- DVD cover
- Directed by: Antony Bowman
- Written by: Antony Bowman
- Produced by: Lance W. Reynolds John Winter
- Starring: Claudia Karvan Hugh Jackman
- Cinematography: David Burr
- Edited by: Veronika Jenet
- Music by: Burkhard von Dallwitz
- Distributed by: PolyGram Filmed Entertainment
- Release date: 25 March 1999;
- Running time: 96 minutes
- Country: Australia
- Language: English
- Budget: $4.5 million
- Box office: $1.4 million (Australia)

= Paperback Hero (1999 film) =

Paperback Hero is a 1999 Australian romantic comedy film starring Claudia Karvan and Hugh Jackman. It was directed by Antony Bowman who also wrote the screenplay. The film was predominantly shot in Queensland, including Nindigully and its Nindigully Pub. Other filming locations were Brisbane and Sydney.

==Plot==
Australian outback truck driver Jack Willis writes a best-selling novel, but because of its romantic content uses a pen name, that of a female friend, Ruby Vale, a cropduster pilot of Lucktown, in country Queensland. When the publisher's publicity officer, Ziggy, arrives, Jack is suddenly faced with a dilemma. He tells Ruby what he has done, and persuades her to play along with his subterfuge, promising to bankroll her wedding to Jack's best friend, the veterinarian Hamish. Hamish, we discover, is a man of few words who does not share Ruby's love of flying. Ziggy offers professional help if the ceremony has a promotional tie-in.

Ruby and Jack drive to Sydney to help promote the book. On the way, Ruby reads his book and realises the lead female character is herself, and the male protagonist, Brian, is Jack. She is deeply touched.

In Sydney, Ziggy has guessed the truth and develops a new respect for Jack. During a radio interview to promote the book, which is called Bird in the Hand, Ruby is contacted by her friend Suzie, to let her know that Hamish has guessed the truth. Hamish arrives in Sydney, just before she is about to go on a satellite feed for an interview with Clive Rooney in London. Ziggy accidentally admits she knows the truth. All of this is too much for Ruby and she heads back to Lucktown. She returns to cropdusting, but smashes the Tiger Moth's undercarriage when she swerves to avoid Hamish's dog, "Lance", and breaks her ankle.

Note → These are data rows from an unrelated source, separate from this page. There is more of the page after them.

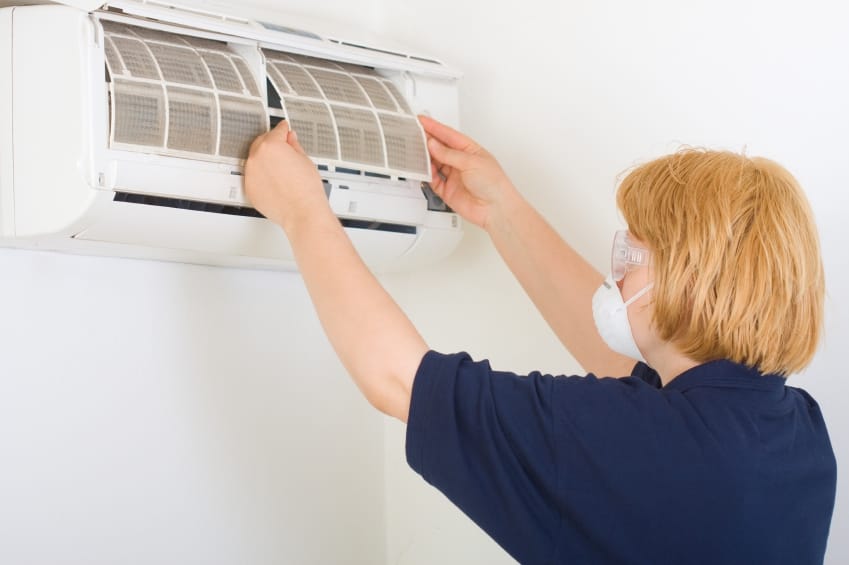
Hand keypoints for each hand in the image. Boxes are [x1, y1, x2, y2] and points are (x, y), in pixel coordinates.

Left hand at [244, 120, 329, 229]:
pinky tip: (274, 180)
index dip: (284, 129)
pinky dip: (260, 175)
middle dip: (272, 143)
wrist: (302, 212)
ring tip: (279, 168)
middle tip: (283, 149)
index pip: (277, 131)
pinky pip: (253, 176)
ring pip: (255, 160)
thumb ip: (294, 146)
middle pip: (261, 142)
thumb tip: (290, 139)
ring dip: (264, 159)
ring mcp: (251, 173)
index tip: (285, 129)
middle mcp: (257, 157)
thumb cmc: (306, 190)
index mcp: (271, 146)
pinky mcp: (249, 188)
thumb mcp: (305, 160)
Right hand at [418, 115, 516, 229]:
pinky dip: (427, 175)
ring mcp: (454, 176)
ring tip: (417, 151)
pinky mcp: (448, 190)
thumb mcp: (471, 162)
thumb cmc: (494, 184)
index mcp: (470, 150)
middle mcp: (461, 162)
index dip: (435, 127)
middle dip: (427, 141)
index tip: (422, 120)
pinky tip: (425, 169)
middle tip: (414, 134)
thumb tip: (433, 145)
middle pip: (440, 148)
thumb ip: (449, 154)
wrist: (495, 209)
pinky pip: (433, 180)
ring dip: (426, 157)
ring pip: (435, 163)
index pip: (449, 135)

Jack does not follow her, instead staying in Sydney while trying to decide. Jack and Ziggy spend a night together, and make tentative plans. Back at the Lucktown pub, Ruby hears Jack's voice coming from the TV. She hears him admit to the London interviewer that he is the book's author, and finally realises Jack's feelings for her.
Hamish breaks up with Ruby, knowing she really loves Jack. Ruby uses the book advance to help her friend Suzie buy the Boomerang Cafe.

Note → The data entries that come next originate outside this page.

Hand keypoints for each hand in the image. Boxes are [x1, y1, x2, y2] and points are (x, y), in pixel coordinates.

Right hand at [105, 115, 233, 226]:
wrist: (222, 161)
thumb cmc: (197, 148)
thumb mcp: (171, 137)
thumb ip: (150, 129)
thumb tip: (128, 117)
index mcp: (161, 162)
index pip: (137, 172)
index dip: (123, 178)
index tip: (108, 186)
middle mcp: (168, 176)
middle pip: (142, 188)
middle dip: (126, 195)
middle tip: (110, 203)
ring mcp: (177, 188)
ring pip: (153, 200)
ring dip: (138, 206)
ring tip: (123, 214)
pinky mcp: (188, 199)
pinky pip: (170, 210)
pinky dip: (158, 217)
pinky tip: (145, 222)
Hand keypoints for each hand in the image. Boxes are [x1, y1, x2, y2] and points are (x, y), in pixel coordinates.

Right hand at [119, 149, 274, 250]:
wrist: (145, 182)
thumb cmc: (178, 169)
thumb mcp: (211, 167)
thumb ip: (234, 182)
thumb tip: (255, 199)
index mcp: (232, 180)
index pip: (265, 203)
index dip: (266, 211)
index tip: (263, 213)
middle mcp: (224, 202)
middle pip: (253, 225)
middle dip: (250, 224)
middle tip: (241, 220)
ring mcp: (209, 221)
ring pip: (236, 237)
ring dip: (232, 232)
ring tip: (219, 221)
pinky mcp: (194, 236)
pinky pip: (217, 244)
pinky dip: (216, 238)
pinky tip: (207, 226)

Ruby is on her way to fetch the now-repaired biplane, and sees a plane overhead, spelling the words "I love you". As she stops her car, Mack's monoplane lands in front of her. Jack, who has overcome a lifelong dread of flying, hops out, and after some gentle sparring of words, they kiss and drive on together.

==Karaoke==
Short snatches of several Roy Orbison songs are heard in the course of the film, but in a brief karaoke scene on Jack and Ruby's first night in Sydney, Jackman (who has singing credentials), as Jack, gets up on stage and embarks on "Crying". Ruby, not sensing the irony of the words, joins him in harmony but naïvely jumps to the final chorus. Jack smiles indulgently and sings along, comfortably handling the falsetto finale.

==Cast==
- Hugh Jackman as Jack Willis
- Claudia Karvan as Ruby Vale
- Angie Milliken as Ziggy Keane
- Andrew S. Gilbert as Hamish
- Jeanie Drynan as Suzie
- Tony Barry as Mack
- Diana McLean as Harmony
- Russell Dykstra as Stage hand
- Barry Lea as Policeman
- Ritchie Singer as Ralph

==Reception==
Reviewing the film on The Movie Show, David Stratton felt the story worked very well for the first half-hour, but was let down by laboured plot developments and a slowed pace from thereon. He did commend Jackman and Karvan for making a great romantic team, and also praised Jeanie Drynan for her performance. He gave the film 2½ stars out of 5. Margaret Pomeranz gave the film a more favourable review and 3½ stars.

Paperback Hero grossed $1,369,280 at the box office in Australia. Simultaneously with the film, Bowman published a novel of the same name based on his script.